# [Exercise prompt]
Take each line in the entries below that holds "images" and show it.

Input records: Begin

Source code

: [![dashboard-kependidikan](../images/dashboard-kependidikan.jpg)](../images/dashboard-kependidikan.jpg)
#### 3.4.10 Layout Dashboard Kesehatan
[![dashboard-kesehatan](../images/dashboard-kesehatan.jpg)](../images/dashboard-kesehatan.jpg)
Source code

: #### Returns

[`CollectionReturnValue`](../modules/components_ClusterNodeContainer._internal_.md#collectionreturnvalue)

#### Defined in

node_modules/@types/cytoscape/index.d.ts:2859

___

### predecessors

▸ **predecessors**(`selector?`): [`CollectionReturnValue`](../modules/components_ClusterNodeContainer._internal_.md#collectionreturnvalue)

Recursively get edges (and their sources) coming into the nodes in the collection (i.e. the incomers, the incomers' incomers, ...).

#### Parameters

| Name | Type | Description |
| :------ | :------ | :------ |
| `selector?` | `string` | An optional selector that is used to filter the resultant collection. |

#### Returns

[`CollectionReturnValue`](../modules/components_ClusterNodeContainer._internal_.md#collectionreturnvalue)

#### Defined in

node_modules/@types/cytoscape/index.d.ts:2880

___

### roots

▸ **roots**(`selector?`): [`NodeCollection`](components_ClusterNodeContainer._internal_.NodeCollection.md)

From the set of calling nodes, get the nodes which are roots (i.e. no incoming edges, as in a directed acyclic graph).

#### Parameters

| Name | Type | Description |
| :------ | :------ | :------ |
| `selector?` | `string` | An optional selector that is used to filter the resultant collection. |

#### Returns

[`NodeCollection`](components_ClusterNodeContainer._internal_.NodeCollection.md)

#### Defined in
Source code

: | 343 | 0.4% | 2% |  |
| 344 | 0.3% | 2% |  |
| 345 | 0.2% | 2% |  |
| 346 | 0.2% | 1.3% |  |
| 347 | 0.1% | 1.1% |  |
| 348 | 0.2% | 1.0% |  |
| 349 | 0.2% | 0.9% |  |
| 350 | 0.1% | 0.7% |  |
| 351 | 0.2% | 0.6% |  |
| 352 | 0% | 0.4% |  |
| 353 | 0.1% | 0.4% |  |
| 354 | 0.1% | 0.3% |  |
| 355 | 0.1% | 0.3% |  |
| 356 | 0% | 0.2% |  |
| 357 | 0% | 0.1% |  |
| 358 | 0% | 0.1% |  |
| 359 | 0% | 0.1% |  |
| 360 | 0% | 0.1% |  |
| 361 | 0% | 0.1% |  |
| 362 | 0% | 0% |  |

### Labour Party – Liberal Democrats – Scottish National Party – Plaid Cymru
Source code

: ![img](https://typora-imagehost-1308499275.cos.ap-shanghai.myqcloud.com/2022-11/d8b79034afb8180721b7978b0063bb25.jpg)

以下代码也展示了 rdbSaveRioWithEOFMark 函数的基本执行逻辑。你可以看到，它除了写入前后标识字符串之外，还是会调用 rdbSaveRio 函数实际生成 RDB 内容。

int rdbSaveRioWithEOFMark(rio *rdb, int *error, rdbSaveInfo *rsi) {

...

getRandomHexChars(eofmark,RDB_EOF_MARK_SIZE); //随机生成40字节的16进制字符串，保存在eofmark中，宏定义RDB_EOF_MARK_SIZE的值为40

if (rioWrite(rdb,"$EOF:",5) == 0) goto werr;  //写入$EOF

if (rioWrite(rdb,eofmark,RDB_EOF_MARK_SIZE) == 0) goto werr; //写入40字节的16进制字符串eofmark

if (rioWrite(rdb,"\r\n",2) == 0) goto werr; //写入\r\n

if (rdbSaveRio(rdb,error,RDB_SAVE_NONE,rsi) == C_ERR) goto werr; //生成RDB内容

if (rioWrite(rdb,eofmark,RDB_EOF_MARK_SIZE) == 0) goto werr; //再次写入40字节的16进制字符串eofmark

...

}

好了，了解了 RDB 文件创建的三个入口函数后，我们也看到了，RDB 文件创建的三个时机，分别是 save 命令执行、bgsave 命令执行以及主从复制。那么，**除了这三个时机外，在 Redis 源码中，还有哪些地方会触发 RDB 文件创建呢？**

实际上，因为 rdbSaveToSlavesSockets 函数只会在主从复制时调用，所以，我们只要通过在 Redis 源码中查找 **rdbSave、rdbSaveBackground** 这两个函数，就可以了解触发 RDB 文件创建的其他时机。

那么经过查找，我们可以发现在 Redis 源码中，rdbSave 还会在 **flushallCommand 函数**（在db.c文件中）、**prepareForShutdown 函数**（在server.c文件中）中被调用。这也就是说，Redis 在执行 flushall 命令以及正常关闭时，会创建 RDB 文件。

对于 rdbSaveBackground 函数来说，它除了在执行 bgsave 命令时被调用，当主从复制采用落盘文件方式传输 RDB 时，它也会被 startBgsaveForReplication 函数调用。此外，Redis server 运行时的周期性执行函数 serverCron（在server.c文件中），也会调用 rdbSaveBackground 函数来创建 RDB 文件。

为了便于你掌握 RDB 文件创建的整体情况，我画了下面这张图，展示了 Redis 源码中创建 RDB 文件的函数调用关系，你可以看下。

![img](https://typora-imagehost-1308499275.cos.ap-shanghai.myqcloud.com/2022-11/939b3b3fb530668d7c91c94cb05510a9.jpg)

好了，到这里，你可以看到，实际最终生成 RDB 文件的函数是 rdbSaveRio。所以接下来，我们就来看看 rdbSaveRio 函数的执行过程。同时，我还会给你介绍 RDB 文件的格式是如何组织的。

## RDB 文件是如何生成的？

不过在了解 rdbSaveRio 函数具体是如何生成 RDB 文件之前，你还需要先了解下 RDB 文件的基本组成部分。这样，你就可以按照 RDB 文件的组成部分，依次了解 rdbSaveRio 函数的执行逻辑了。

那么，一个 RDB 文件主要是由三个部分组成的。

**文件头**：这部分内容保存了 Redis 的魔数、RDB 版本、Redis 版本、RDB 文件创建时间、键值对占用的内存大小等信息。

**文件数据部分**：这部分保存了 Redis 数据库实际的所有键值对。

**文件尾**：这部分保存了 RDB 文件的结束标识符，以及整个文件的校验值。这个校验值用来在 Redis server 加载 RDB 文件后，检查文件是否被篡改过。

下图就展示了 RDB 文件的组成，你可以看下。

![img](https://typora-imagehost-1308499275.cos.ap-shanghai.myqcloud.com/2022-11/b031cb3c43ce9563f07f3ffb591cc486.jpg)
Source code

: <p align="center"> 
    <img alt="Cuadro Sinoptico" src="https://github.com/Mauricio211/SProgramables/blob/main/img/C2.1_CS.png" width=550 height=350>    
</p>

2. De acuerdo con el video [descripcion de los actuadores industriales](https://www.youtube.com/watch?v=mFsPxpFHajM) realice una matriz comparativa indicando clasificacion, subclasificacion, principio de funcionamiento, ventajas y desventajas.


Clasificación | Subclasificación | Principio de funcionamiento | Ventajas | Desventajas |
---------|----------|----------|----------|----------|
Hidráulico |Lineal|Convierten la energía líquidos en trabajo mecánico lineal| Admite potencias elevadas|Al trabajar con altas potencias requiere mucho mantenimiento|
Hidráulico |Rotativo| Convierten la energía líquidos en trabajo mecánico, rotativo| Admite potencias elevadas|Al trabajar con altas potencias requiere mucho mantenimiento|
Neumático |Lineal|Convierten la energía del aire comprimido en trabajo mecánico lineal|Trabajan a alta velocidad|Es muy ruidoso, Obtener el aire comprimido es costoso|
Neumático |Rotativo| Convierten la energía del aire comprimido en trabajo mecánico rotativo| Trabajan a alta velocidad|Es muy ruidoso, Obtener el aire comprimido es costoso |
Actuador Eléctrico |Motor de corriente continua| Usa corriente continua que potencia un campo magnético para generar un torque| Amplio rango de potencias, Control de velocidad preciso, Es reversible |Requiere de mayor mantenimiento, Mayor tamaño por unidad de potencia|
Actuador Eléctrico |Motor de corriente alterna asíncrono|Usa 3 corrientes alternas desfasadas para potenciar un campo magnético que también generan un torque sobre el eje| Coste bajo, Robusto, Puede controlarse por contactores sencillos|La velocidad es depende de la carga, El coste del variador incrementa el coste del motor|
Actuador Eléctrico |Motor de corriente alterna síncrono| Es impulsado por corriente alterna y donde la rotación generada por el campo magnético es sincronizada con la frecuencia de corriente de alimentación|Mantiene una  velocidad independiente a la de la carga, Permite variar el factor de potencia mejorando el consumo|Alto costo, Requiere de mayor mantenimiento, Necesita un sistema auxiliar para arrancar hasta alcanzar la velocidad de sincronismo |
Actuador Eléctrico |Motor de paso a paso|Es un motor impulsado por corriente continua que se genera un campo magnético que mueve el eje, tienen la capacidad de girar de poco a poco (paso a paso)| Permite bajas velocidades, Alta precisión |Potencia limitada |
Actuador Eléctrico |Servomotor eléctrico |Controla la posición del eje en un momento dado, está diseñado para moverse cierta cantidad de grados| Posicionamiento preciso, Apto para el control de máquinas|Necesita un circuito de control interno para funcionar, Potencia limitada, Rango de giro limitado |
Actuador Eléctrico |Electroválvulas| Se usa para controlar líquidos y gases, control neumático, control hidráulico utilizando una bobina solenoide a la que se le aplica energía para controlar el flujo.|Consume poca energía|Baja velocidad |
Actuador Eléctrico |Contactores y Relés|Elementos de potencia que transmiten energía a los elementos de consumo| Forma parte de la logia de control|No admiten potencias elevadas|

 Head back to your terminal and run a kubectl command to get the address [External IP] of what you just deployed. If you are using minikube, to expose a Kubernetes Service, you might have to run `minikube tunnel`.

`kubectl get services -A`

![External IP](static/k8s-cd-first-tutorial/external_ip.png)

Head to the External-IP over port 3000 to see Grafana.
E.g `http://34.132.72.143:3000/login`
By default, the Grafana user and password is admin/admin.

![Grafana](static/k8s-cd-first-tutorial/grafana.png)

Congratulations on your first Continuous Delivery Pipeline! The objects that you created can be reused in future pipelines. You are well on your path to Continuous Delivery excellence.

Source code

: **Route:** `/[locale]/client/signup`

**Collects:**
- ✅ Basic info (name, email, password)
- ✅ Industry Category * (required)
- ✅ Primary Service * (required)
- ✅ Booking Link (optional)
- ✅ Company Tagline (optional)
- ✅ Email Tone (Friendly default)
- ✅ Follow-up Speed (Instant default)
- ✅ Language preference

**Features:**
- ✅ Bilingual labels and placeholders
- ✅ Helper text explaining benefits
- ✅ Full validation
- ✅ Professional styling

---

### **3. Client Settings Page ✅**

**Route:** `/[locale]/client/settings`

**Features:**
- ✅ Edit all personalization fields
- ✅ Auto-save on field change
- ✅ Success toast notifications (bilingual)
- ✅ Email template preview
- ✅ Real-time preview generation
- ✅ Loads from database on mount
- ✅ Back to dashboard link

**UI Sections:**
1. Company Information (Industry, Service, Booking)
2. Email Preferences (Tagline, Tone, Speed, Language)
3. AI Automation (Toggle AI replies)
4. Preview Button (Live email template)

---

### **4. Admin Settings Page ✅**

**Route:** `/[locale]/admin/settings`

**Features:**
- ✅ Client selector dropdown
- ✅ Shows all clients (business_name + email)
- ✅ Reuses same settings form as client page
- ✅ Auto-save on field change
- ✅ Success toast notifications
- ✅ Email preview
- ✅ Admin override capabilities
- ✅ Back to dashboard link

Input records: End

# [Written answer]
: [![dashboard-kependidikan](../images/dashboard-kependidikan.jpg)](../images/dashboard-kependidikan.jpg)
[![dashboard-kesehatan](../images/dashboard-kesehatan.jpg)](../images/dashboard-kesehatan.jpg)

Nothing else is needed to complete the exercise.